4.15 Inhomogeneities
Allowing for inhomogeneities inevitably means taking a big step from finitely many degrees of freedom
to infinitely many ones. There is no straightforward way to cut down the number of degrees of freedom to
finitely many ones while being more general than in the homogeneous context. One possibility would be to
introduce a small-scale cutoff such that only finitely many wave modes arise, e.g., through a lattice, as is
indeed done in some coherent state constructions [269]. This is in fact expected to happen in a discrete
framework such as quantum geometry, but would, at this stage of defining a model, simply be introduced by
hand.
For the analysis of inhomogeneous situations there are several different approximation schemes:
- Use only isotropic quantum geometry and in particular its effective description, but couple it
to inhomogeneous matter fields. Some problems to this approach include backreaction effects
that are ignored (which is also the case in most classical treatments) and that there is no direct
way to check modifications used, in particular for gradient terms of the matter Hamiltonian.
So far, this approach has led to a few indications of possible effects.

■ **Information shown**:
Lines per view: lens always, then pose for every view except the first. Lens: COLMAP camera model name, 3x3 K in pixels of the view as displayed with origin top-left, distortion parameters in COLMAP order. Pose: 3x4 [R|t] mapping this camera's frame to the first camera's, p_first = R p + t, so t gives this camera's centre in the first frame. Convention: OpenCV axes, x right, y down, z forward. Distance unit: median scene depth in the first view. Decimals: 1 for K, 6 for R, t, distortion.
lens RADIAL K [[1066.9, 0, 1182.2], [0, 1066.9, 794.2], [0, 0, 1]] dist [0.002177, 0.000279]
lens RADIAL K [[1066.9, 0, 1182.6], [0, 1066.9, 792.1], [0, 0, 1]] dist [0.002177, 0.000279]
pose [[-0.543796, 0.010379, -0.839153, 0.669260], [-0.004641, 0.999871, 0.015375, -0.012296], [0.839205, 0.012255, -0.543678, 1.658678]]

==

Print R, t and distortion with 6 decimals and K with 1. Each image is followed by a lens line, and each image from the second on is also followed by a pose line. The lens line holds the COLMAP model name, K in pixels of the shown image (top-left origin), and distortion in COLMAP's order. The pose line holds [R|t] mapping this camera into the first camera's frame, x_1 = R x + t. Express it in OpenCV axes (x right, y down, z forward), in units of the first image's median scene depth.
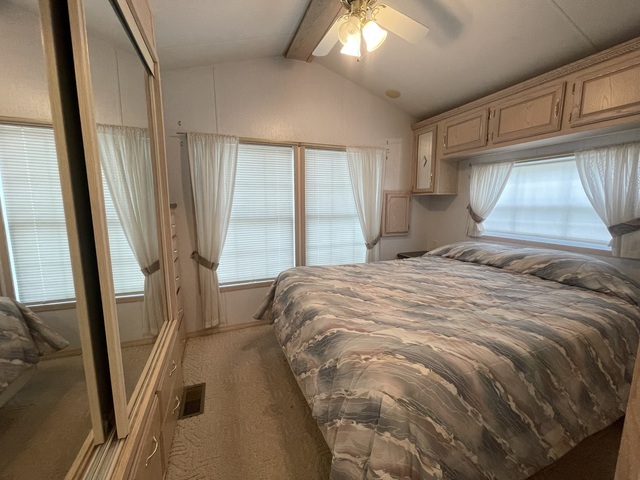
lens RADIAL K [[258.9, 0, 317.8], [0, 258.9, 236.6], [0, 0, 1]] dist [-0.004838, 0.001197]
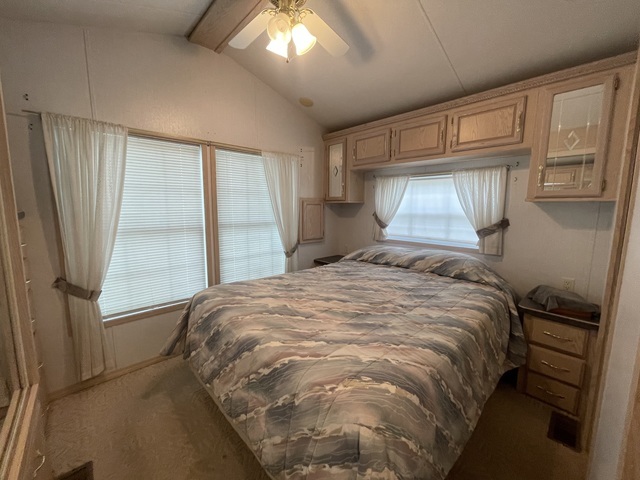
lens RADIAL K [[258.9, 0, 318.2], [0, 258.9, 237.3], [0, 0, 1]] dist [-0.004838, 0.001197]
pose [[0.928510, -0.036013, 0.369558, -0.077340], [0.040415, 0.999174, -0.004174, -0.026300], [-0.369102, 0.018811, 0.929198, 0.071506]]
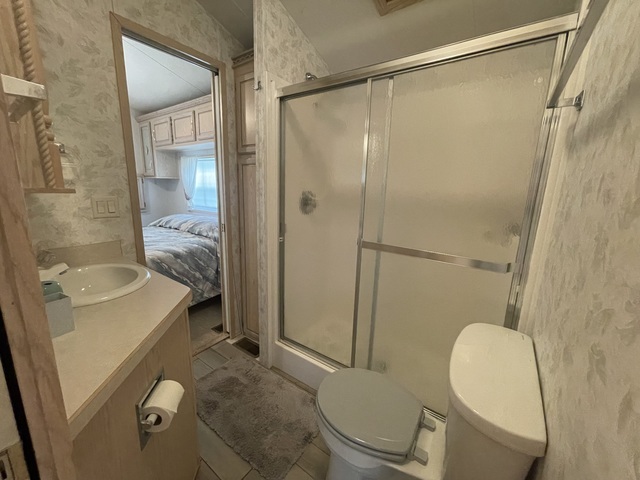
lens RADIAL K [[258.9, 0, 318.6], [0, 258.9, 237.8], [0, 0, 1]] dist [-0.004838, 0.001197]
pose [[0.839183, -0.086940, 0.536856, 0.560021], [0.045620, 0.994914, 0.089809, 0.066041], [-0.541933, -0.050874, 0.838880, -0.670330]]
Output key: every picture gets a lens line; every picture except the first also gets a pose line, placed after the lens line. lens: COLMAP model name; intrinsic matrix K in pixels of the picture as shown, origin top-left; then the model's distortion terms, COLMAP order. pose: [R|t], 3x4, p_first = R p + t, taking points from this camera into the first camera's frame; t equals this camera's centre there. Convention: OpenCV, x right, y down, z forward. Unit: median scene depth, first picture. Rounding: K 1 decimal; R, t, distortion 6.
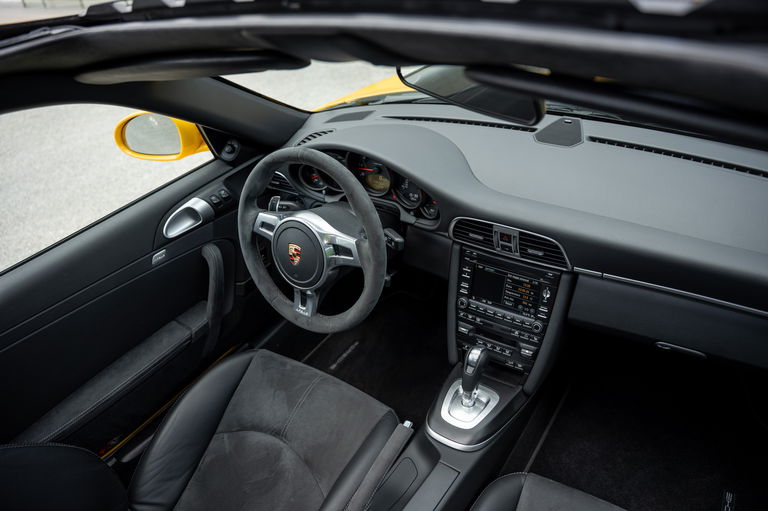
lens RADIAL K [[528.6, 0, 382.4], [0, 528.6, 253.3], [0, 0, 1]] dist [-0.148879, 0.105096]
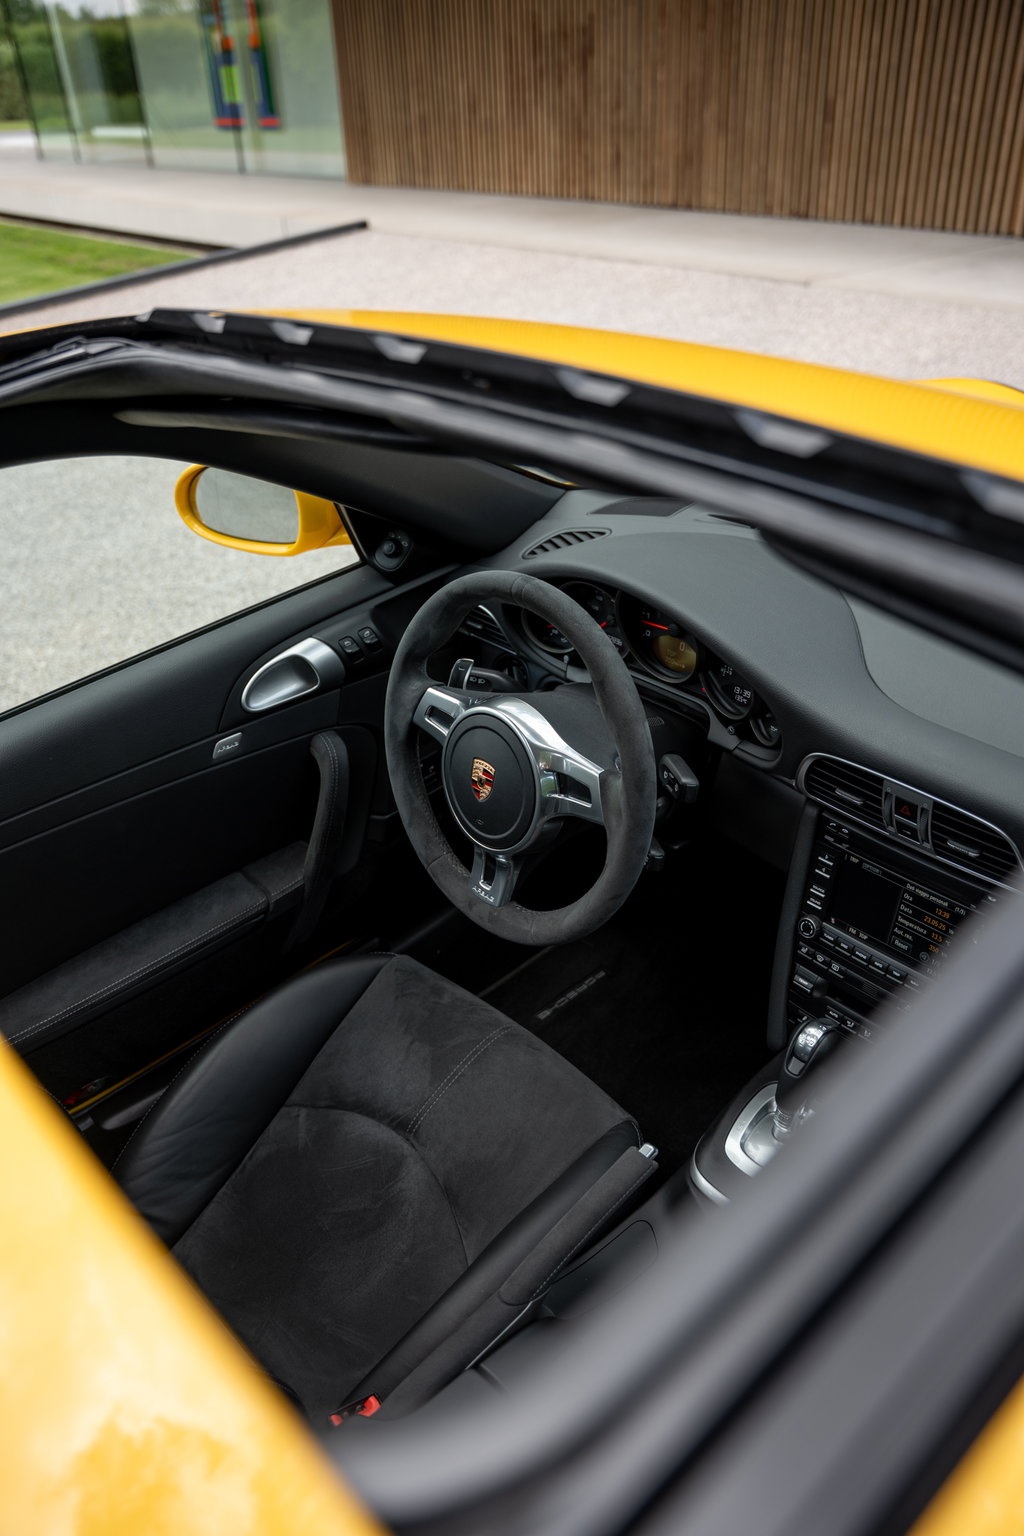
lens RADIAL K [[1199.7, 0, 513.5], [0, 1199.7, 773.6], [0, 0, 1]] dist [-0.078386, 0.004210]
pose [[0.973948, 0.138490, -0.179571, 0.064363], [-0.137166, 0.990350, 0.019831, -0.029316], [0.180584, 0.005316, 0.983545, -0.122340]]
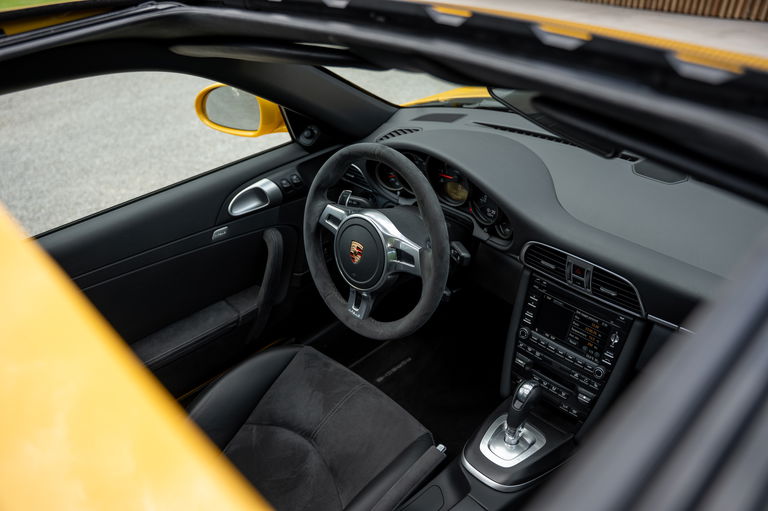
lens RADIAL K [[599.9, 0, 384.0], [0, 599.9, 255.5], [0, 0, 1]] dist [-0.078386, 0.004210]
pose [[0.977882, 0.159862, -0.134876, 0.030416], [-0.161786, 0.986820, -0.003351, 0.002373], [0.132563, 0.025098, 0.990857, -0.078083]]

---

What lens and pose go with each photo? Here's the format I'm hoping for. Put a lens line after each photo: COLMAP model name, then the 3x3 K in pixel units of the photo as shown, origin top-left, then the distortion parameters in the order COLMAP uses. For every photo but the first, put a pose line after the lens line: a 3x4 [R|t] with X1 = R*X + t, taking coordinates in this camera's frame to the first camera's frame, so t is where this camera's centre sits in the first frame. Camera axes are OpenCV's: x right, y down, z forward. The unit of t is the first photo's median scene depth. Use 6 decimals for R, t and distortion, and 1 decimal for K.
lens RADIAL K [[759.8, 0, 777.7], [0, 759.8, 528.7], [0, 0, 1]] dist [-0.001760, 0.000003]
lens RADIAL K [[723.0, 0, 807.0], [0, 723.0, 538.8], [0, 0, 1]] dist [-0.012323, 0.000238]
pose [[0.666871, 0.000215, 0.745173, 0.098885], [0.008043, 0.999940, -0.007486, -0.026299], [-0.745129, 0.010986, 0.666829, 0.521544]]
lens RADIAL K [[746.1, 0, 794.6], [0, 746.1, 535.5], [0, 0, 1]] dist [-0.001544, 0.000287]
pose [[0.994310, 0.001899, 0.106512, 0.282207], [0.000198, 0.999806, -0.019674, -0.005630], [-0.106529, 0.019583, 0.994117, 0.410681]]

■ **Activities**:
a - Echo the part of the entries that opens with the line containing "Print R, t and" and closes with the line containing "-0.050874, 0.838880, -0.670330]]", both ends included. Leave the pictures out.
b - Carry on the passage about inhomogeneities, picking up after its last sentence.
The passage on inhomogeneities and the entries have nothing to do with each other.

■ **Results in order**:
a -
Print R, t and distortion with 6 decimals and K with 1. Each image is followed by a lens line, and each image from the second on is also followed by a pose line. The lens line holds the COLMAP model name, K in pixels of the shown image (top-left origin), and distortion in COLMAP's order. The pose line holds [R|t] mapping this camera into the first camera's frame, x_1 = R x + t. Express it in OpenCV axes (x right, y down, z forward), in units of the first image's median scene depth.
lens RADIAL K [[258.9, 0, 317.8], [0, 258.9, 236.6], [0, 0, 1]] dist [-0.004838, 0.001197]
lens RADIAL K [[258.9, 0, 318.2], [0, 258.9, 237.3], [0, 0, 1]] dist [-0.004838, 0.001197]
pose [[0.928510, -0.036013, 0.369558, -0.077340], [0.040415, 0.999174, -0.004174, -0.026300], [-0.369102, 0.018811, 0.929198, 0.071506]]
lens RADIAL K [[258.9, 0, 318.6], [0, 258.9, 237.8], [0, 0, 1]] dist [-0.004838, 0.001197]
pose [[0.839183, -0.086940, 0.536856, 0.560021], [0.045620, 0.994914, 0.089809, 0.066041], [-0.541933, -0.050874, 0.838880, -0.670330]]

b -
- Start with the full constraint operator, write it as the homogeneous one plus correction terms
from inhomogeneities, and derive effective classical equations. This approach is more ambitious
since contact to the full theory is realized. Several correction terms for different metric modes
in linearized perturbation theory have been computed [84
, 90
, 91
, 92
], although complete
effective equations are not yet available. These equations already show the potential not only
for phenomenological applications in cosmology but also to test fundamental issues such as the
anomaly problem and covariance; see Section 6.5.4.
- There are inhomogeneous symmetric models, such as the spherically-symmetric one or
Einstein–Rosen waves, which have infinitely many kinematical degrees of freedom but can
be treated explicitly. Contact to the full theory is present here as well, through the
symmetry-reduction procedure of Section 7. This procedure itself can be tested by studying
those models with a complexity between homogeneous ones and the full theory, but results
can also be used for physical applications involving inhomogeneities. Many issues that are of
importance in the full theory, such as the anomaly problem, also arise here and can thus be
studied more explicitly.